Extreme UV Emission: Bridging Galaxy Evolution Across Cosmic Time

In the last few years, our first glimpse of the spectral properties of z∼5−7 galaxies has emerged. Deep UV spectra have revealed prominent high-ionization nebular emission lines (i.e., C IV, He II, C III]) indicating that extreme radiation fields may be characteristic of reionization-era systems. While such strong high-ionization emission lines are atypical of the well-studied z∼0−3 galaxy samples, our recent UV spectral campaigns have revealed several galaxies with analogous emission-line features to reionization-era systems. I will discuss the recent detection of extremely strong UV emission in nearby galaxies and the potential sources of their very hard ionizing radiation fields. Such strong detections of high-ionization emission lines have been linked to the leakage of Lyman continuum (LyC) photons (necessary for reionization) both theoretically and observationally. These extreme UV emission-line dwarf galaxies provide a template for the extreme conditions that are important for reionization, however their features are still poorly understood.
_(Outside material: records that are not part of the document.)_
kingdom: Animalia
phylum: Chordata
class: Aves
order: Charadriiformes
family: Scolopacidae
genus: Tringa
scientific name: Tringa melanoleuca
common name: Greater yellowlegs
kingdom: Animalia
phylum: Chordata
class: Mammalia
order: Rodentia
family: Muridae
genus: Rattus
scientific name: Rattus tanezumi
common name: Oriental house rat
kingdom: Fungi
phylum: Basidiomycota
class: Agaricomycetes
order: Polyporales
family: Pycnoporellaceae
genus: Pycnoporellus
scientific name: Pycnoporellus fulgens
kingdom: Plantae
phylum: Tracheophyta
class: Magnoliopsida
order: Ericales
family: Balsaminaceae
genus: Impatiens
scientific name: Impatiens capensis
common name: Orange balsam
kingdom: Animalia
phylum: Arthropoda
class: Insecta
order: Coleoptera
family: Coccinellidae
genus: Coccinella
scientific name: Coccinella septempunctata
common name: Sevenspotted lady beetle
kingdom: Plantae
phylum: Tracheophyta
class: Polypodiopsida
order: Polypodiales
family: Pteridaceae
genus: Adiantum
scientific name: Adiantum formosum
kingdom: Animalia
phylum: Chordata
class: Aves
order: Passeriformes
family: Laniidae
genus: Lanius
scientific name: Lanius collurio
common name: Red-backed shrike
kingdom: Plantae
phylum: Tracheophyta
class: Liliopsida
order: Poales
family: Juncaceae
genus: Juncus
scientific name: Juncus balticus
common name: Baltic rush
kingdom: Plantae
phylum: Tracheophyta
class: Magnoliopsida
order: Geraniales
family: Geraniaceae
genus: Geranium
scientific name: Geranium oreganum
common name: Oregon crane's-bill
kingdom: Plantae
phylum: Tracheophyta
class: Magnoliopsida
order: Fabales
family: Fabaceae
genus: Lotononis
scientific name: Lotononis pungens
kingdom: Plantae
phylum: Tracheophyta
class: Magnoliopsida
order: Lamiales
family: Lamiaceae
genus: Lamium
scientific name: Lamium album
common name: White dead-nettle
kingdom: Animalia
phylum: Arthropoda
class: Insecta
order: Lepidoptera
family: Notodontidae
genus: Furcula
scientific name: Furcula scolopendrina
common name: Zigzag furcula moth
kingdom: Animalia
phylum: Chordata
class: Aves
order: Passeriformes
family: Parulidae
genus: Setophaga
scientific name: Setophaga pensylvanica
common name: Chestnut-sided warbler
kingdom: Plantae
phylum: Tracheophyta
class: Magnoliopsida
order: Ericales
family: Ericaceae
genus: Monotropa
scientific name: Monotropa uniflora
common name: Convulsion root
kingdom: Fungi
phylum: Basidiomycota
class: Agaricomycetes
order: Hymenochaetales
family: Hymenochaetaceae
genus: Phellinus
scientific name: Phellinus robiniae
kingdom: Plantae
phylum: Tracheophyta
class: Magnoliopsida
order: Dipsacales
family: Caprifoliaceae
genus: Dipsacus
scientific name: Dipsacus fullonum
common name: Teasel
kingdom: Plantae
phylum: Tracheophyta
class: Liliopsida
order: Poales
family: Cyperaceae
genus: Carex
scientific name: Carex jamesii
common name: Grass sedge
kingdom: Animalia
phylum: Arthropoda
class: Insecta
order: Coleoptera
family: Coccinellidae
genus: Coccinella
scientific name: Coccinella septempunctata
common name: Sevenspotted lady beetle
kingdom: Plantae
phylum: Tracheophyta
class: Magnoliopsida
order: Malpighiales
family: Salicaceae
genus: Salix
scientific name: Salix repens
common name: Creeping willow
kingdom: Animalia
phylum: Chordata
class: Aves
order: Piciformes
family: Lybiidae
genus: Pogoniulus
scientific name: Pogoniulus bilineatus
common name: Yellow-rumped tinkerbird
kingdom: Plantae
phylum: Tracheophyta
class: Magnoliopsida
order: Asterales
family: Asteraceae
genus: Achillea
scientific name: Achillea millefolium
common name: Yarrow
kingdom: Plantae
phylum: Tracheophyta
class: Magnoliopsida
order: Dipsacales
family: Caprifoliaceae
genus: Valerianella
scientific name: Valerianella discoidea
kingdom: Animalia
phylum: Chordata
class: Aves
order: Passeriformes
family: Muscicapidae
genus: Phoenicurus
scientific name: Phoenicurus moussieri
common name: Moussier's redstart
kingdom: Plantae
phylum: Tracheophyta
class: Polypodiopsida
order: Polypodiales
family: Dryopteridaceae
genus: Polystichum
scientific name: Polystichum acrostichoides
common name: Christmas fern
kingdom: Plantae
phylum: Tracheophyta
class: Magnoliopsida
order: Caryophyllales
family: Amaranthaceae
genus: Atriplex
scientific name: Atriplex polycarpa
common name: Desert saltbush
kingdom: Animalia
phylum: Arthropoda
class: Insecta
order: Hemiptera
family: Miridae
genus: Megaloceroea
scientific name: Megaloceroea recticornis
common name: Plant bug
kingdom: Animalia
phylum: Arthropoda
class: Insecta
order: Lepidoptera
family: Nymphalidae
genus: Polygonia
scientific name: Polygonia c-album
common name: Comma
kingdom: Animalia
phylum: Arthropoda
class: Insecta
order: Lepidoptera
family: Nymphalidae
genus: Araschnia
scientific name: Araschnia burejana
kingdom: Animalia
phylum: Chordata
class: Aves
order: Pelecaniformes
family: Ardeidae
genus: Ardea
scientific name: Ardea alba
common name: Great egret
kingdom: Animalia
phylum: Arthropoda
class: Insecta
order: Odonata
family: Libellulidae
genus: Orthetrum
In preparation for the coming UV window onto the early universe with the advent of ELTs and JWST, I will introduce the COS Legacy Archival Spectroscopic SurveY - an upcoming large HST program designed to disentangle the stellar and nebular spectral signatures of 45 star-forming galaxies. This program will calibrate new UV diagnostics that will allow us to trace galaxy evolution to the distant universe, unveiling the properties of reionization-era galaxies.